2 weeks ago, I wrote a post on PPC ad copy testing that ended up being my most popular post for April. One of the recommendations I made was to write a lot of ads, but only test 2 ads at a time, so you can get to statistical significance faster.
But Kirk Williams had another reason not to test multiple ad variations: profitability.
I’ll admit it had occurred to me that running too many ads could hurt profitability, but I’d never run the numbers. And Kirk’s numbers in the table above were made up. So I decided to dig through historical data to see if I had any actual figures to analyze.
We inherited a large account that had up to 12 ad variations running in some ad groups. It’s a high volume account, so that many ads made some sense – except for the fact that most of this client’s conversions come in over the phone, and phone calls can’t be tracked back to ad variations. So looking at just online form fills, each variation often had only 1-2 conversions, and some had none.

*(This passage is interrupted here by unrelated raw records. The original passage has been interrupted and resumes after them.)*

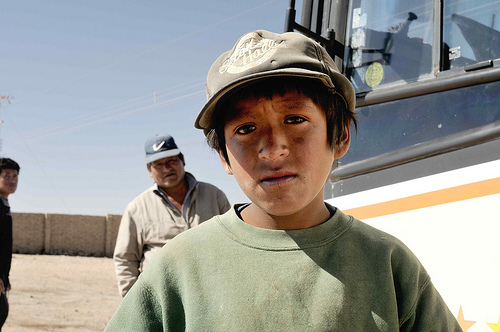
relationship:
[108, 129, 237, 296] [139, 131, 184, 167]
man wearing nike hat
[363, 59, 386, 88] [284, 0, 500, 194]
sticker on a vehicle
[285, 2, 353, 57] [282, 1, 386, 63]
mirror on side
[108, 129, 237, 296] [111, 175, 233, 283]
person wearing sweater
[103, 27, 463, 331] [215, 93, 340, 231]
person covered in dust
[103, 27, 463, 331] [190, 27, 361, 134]
boy wears a cap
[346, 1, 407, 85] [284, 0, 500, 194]
windshield on vehicle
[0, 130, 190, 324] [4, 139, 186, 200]
people look reluctant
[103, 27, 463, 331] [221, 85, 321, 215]
boy has ndicisive look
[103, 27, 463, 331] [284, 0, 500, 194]
boy beside bus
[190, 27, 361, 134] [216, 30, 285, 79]
hat has design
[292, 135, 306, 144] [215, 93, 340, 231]
mark on face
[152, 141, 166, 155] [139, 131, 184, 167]
nike logo on hat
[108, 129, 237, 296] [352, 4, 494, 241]
man standing near bus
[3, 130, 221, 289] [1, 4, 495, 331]
male looking at camera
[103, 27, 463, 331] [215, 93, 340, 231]
boy not smiling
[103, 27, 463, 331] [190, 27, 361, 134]
boy wearing cap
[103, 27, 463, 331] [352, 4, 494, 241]
boy standing near bus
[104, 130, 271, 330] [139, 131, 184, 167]
man wearing cap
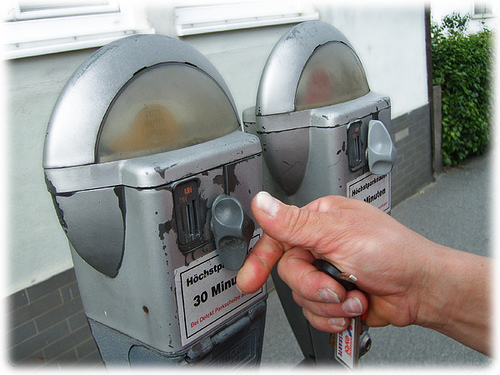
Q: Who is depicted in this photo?
A: A person.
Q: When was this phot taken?
A: Daytime.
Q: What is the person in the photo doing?
A: Paying a parking meter.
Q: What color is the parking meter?
A: Silver.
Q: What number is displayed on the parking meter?
A: 30.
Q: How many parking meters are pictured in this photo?
A: Two.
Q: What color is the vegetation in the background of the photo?
A: Green.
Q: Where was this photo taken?
A: On the street.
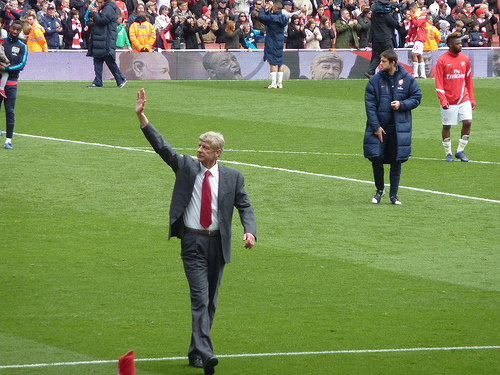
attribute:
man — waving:
[131, 86, 263, 368]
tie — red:
[203, 175, 212, 231]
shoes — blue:
[447, 153, 470, 164]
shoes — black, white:
[373, 187, 400, 205]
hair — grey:
[201, 130, 223, 153]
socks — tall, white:
[443, 134, 469, 157]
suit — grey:
[151, 122, 258, 360]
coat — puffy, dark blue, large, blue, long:
[360, 73, 422, 161]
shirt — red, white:
[433, 56, 473, 107]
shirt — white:
[185, 159, 220, 231]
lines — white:
[5, 129, 496, 203]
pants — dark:
[367, 125, 403, 197]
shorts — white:
[444, 97, 473, 128]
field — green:
[9, 77, 500, 373]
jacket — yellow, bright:
[130, 26, 158, 52]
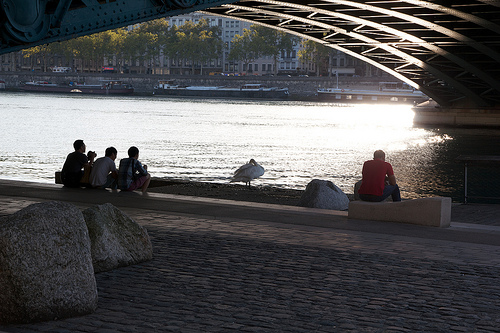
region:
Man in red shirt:
[357, 148, 400, 200]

I decided to use the actual data to create hypothetical scenarios, where we assume that only the best 2 ads in the ad group ran at the same time.
Scenario 1, Actual Data
In this scenario, there are 6 ads with wildly varying statistics. I should note here that the previous agency also used “optimize for clicks” in some campaigns, but not others. Anyway, there’s one version, Version 4, with a high conversion rate, but each variation had less than 10 conversions each.
Scenario 1, Hypothetical
Here I took the total number of impressions for the ad group and split them evenly, and then calculated the rest of the metrics based on actual CTR and conversion rate. It’s pretty clear which ad is the winner here – and it’s also clear, based on the actual statistics, that about $1,600 was wasted on ads that weren’t converting as well as the top 2.
But was this ad group a fluke? I looked at a second example to be sure.
Scenario 2, Actual
Here we had 5 different ads. Version 1 had the most conversions, but also the lowest conversion rate. The ad that converted the best didn’t have many impressions. There’s no clear winner here either.
Scenario 2, Hypothetical:
The winning ad wins by a landslide here. Cost for the 2 ads was similar, but the winner converted at more than twice the rate of the 2nd-best ad.
The caveat with Scenario 2 is that, in the actual scenario, the winning ad had so few impressions that I hesitate to extrapolate its performance over more impressions and clicks. Often I see ads have “beginner’s luck” where they do very well initially, and then settle in to a more average performance. But even if the winner didn’t convert quite as well, it likely would have beat the contenders in this instance. And in this case, about 80% of the budget was spent on losing ads. I’d hate to have to tell that to the client.
Based on these examples, it’s pretty clear that, at least hypothetically, running 5-6 ads wastes more money than running 2 ads. I’m willing to hear examples to the contrary, though. I know at least a few of my readers know a lot more about statistical theory than I do – what say you? Is this a legit analysis, or are there holes? Share in the comments!